Inpatient antiarrhythmic drug initiation for atrial fibrillation is mandated for dofetilide (DF) and is often performed for sotalol (SL), particularly if proarrhythmia risk factors are present. Whether low-risk patients can be identified to safely allow outpatient initiation is unknown.

Methods

A single-center retrospective cohort study was performed on patients initiated with DF or SL. Risk factors for adverse events (AEs), defined as any arrhythmia or electrocardiogram change requiring dose reduction or cessation, were identified.

Results

Of 329 patients, 227 (69%) received SL and 102 (31%) DF. The cohort had a mean age of 63 ± 13 years; 70% of patients were male and had a baseline QTc of 440 ± 37 ms.

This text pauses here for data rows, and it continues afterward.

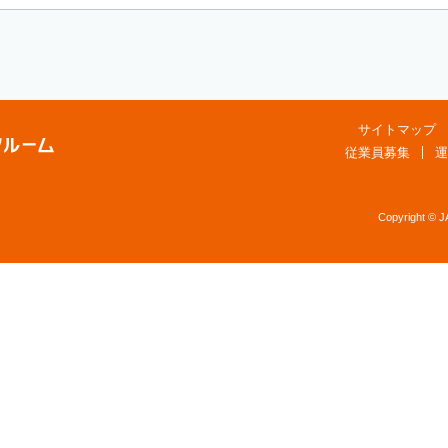
サイトマップ
従業員募集
運
Copyright © 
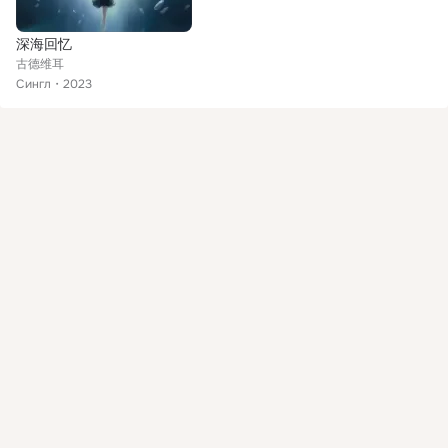
深海回忆
古德维耳
Сингл
2023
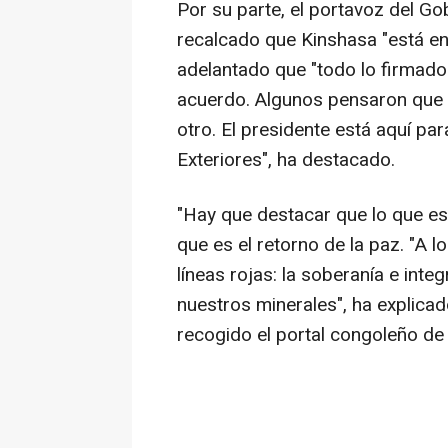
Por su parte, el portavoz del G
recalcado que Kinshasa "está en
adelantado que "todo lo firmado
acuerdo. Algunos pensaron que e
otro. El presidente está aquí par
Exteriores", ha destacado.
"Hay que destacar que lo que es
que es el retorno de la paz. "A 
líneas rojas: la soberanía e inte
nuestros minerales", ha explica
recogido el portal congoleño de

A total of 105 AEs occurred in 92 patients: QTc prolongation or ventricular tachyarrhythmia in 70 patients (67% of AEs), bradyarrhythmias in 35 patients (33% of AEs), with some experiencing both AE types. Ventricular arrhythmias were seen in 23 patients (7%) and torsades de pointes in one (0.3%). Total AE rates were similar between drugs (P = 0.09); however, DF patients had more QTc prolongation or ventricular arrhythmias (P = 0.001). In SL patients, there were no predictors for QTc prolongation or ventricular proarrhythmia. In DF patients, higher baseline QTc interval (odds ratio = 1.64/25 ms, P = 0.01) was an independent predictor of QTc prolongation or ventricular proarrhythmias. For patients without proarrhythmia risk factors, overall AE rate was 26%.

Conclusions

In conclusion, AEs are common during DF and SL initiation but rarely severe in hospitalized inpatients. Baseline QTc predicts AEs for DF patients only and AE are common even in “low-risk” patients. These results support in-hospital drug initiation for all DF and SL patients.